How can the success of top performers be replicated in the search for future employees? The information gained from looking at the characteristics and skills of top-performing employees can be extremely useful when establishing if a possible new recruit would be a good fit for the company. Do their interests and past experience match that of current top performers? Do they share similar employment history or skills that mean the employee has the potential to also be successful?

 

At the same time, organisations must look at exiting employees and assess if they possess any skills that should be avoided or replicated, or if they are leaving a gap that must be filled. If so, can any winning characteristics or skills be identified in the list of candidates being considered?
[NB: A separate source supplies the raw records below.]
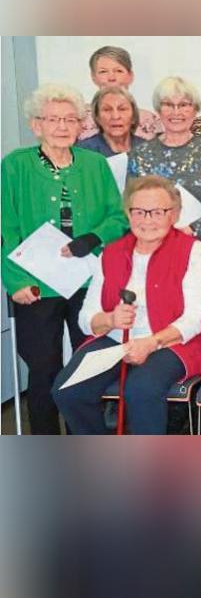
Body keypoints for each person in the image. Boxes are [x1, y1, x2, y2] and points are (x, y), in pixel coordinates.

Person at [2, 84, 128, 434]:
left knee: (85, 365)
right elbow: (5, 227)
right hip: (35, 284)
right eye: (52, 119)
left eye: (70, 119)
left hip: (87, 281)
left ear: (80, 124)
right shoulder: (15, 165)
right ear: (35, 125)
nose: (62, 126)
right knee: (43, 370)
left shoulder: (95, 164)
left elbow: (117, 217)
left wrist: (95, 237)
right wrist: (14, 281)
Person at [52, 176, 201, 434]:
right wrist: (110, 319)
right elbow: (87, 318)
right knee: (67, 390)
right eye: (139, 211)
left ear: (174, 214)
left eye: (158, 212)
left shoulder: (192, 251)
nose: (147, 220)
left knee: (141, 390)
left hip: (171, 341)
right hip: (116, 340)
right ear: (128, 214)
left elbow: (196, 317)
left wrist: (151, 343)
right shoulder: (111, 253)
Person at [127, 76, 201, 255]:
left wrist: (193, 230)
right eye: (168, 105)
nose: (176, 112)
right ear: (158, 110)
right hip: (155, 249)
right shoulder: (140, 154)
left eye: (184, 105)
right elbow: (130, 207)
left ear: (195, 111)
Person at [79, 45, 163, 140]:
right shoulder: (79, 117)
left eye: (118, 71)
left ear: (130, 76)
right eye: (103, 72)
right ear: (93, 77)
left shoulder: (150, 120)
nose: (111, 78)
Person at [77, 86, 143, 157]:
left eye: (122, 109)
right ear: (97, 117)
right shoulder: (84, 151)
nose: (115, 116)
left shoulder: (146, 148)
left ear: (133, 116)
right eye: (107, 110)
This may be the secret to replicating the success of current top performers – but only data can reveal that.

 

Retaining top performers

Identifying top performers and understanding how these characteristics can be used within the recruitment process is important, but organisations can’t forget to examine how these top-performing employees can be retained themselves. After all, these aren’t employees that organisations would want to risk losing.

 

Organisations and HR teams can start by looking at employees that have been with the company the longest; what has made them stay for so long? Does the employee have a great relationship with their line manager, or have they taken advantage of particular perks? These areas can also be used to identify what can attract an employee to stay at the organisation, rather than look for a job elsewhere, which can also inform future company policies or incentives.

 

The right path for success starts with any organisation really knowing who its employees are, which are top-performing, or potentially top-performing, and how this can be replicated both amongst existing and potential employees. Armed with this insight from HR analytics, organisations can create a workforce that is motivated, engaged and dedicated to seeing the organisation grow and succeed.